Earlier this year, when we created Community.GJSentinel.com all of us around here were pretty excited about giving readers a forum all their own.

For those of you who haven’t been there, it’s a website within GJSentinel.com where we do a couple of things. First, we use it to publish a lot of letters to the editor that don’t make it into the print product. Readers can, and do, comment on those letters and there have been some very good discussions on the site about a variety of topics. The second feature of the site is a place for reader-generated forums. Anybody can start a forum about nearly any topic and anyone who wants can join in the discussion. There have been a number of productive, high-level discussions there, too.

All of that is part of a concerted effort to get readers more involved in their daily community newspaper. We believe providing as many platforms as we can that allow readers to contribute their thoughts to various public issues make The Daily Sentinel and GJSentinel.com better, more useful products.

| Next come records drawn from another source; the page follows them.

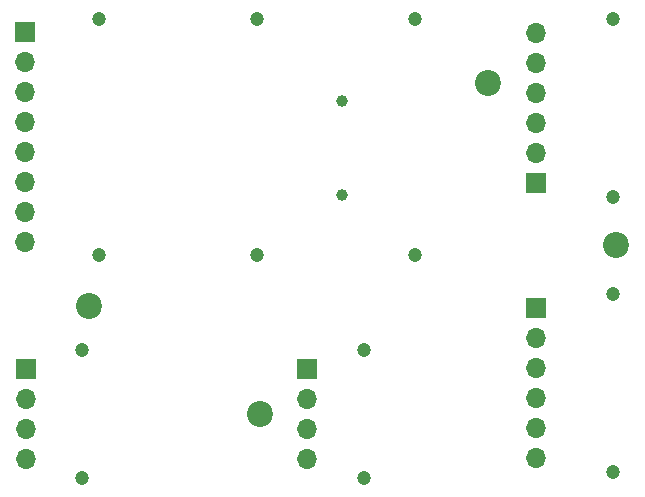
<source format=gbs>
%TF.GenerationSoftware,KiCad,Pcbnew,7.0.9*%
%TF.CreationDate,2024-01-07T22:37:45+08:00*%
%TF.ProjectId,UINIO-Storage,55494e49-4f2d-4537-946f-726167652e6b,Version 1.0.0*%
%TF.SameCoordinates,PX75da690PY4f4f778*%
%TF.FileFunction,Soldermask,Bot*%
%TF.FilePolarity,Negative*%
%FSLAX46Y46*%
G04 Gerber Fmt 4.6, Leading zero omitted, Abs format (unit mm)*
G04 Created by KiCad (PCBNEW 7.0.9) date 2024-01-07 22:37:45*
%MOMM*%
%LPD*%
G01*
G04 APERTURE LIST*
%ADD10R,1.700000X1.700000*%
%ADD11O,1.700000X1.700000*%
%ADD12C,1.200000*%
%ADD13C,2.200000*%
%ADD14C,1.000000*%
G04 APERTURE END LIST*
D10*
%TO.C,J1*%
X-538000Y-31512000D03*
D11*
X-538000Y-34052000D03*
X-538000Y-36592000D03*
X-538000Y-39132000D03*
%TD*%
D12*
%TO.C,HOLE\u002A\u002A*%
X32422000Y-1837000D03*
%TD*%
D13*
%TO.C,HOLE\u002A\u002A*%
X38617000Y-7237000D03*
%TD*%
%TO.C,HOLE\u002A\u002A*%
X19287000Y-35337000D03*
%TD*%
D10*
%TO.C,J2*%
X23257000Y-31512000D03*
D11*
X23257000Y-34052000D03*
X23257000Y-36592000D03*
X23257000Y-39132000D03*
%TD*%
D12*
%TO.C,HOLE\u002A\u002A*%
X49212000Y-25165000D03*
%TD*%
D10*
%TO.C,J3*%
X42702000Y-15707000D03*
D11*
X42702000Y-13167000D03*
X42702000Y-10627000D03*
X42702000Y-8087000D03*
X42702000Y-5547000D03*
X42702000Y-3007000D03*
%TD*%
D14*
%TO.C,Card1*%
X26232000Y-16783000D03*
X26232000Y-8783000D03*
%TD*%
D12*
%TO.C,HOLE\u002A\u002A*%
X32422000Y-21837000D03*
%TD*%
%TO.C,HOLE\u002A\u002A*%
X5708000Y-1837000D03*
%TD*%
%TO.C,HOLE\u002A\u002A*%
X49212000Y-1825000D03*
%TD*%
%TO.C,HOLE\u002A\u002A*%
X4282000Y-29902786D03*
%TD*%
%TO.C,HOLE\u002A\u002A*%
X4282000Y-40722786D03*
%TD*%
%TO.C,HOLE\u002A\u002A*%
X28082000Y-40722786D03*
%TD*%
%TO.C,HOLE\u002A\u002A*%
X49212000Y-16885000D03*
%TD*%
%TO.C,HOLE\u002A\u002A*%
X28082000Y-29902786D03*
%TD*%
%TO.C,HOLE\u002A\u002A*%
X19065000Y-21837000D03*
%TD*%
%TO.C,HOLE\u002A\u002A*%
X49212000Y-40225000D03*
%TD*%
%TO.C,HOLE\u002A\u002A*%
X5708000Y-21837000D03*
%TD*%
D13*
%TO.C,HOLE\u002A\u002A*%
X4802000Y-26132000D03*
%TD*%
D10*
%TO.C,J5*%
X42702000Y-26347000D03*
D11*
X42702000Y-28887000D03*
X42702000Y-31427000D03*
X42702000Y-33967000D03*
X42702000Y-36507000D03*
X42702000Y-39047000D03*
%TD*%
D12*
%TO.C,HOLE\u002A\u002A*%
X19065000Y-1837000D03*
%TD*%
D10*
%TO.C,J4*%
X-548000Y-2962000D03*
D11*
X-548000Y-5502000D03*
X-548000Y-8042000D03*
X-548000Y-10582000D03*
X-548000Y-13122000D03*
X-548000Y-15662000D03*
X-548000Y-18202000D03*
X-548000Y-20742000D03*
%TD*%
D13*
%TO.C,HOLE\u002A\u002A*%
X49487000Y-21027000D03*
%TD*%
M02*

</source>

But, unfortunately, a couple of participants in the forums have stepped over the line of what we consider constructive public dialogue. Their rants have deteriorated to nothing more than name-calling, personal attacks and innuendo. Our initial intent was to let the forums go where they may, and we would do no editing whatsoever. But at least one went too far and we took it off the site. We still believe the reader forums are a service to readers and we have no intention of taking them down. The great majority of you realize their value and respect other’s opinions, even when disagreeing with them. We’d ask that those very few of you who think name-calling is acceptable public discourse to think twice before you post. We didn’t create Community.GJSentinel.com to be a soapbox for toxicity in the public discourse. Most of you understand that completely, and we are grateful for your participation.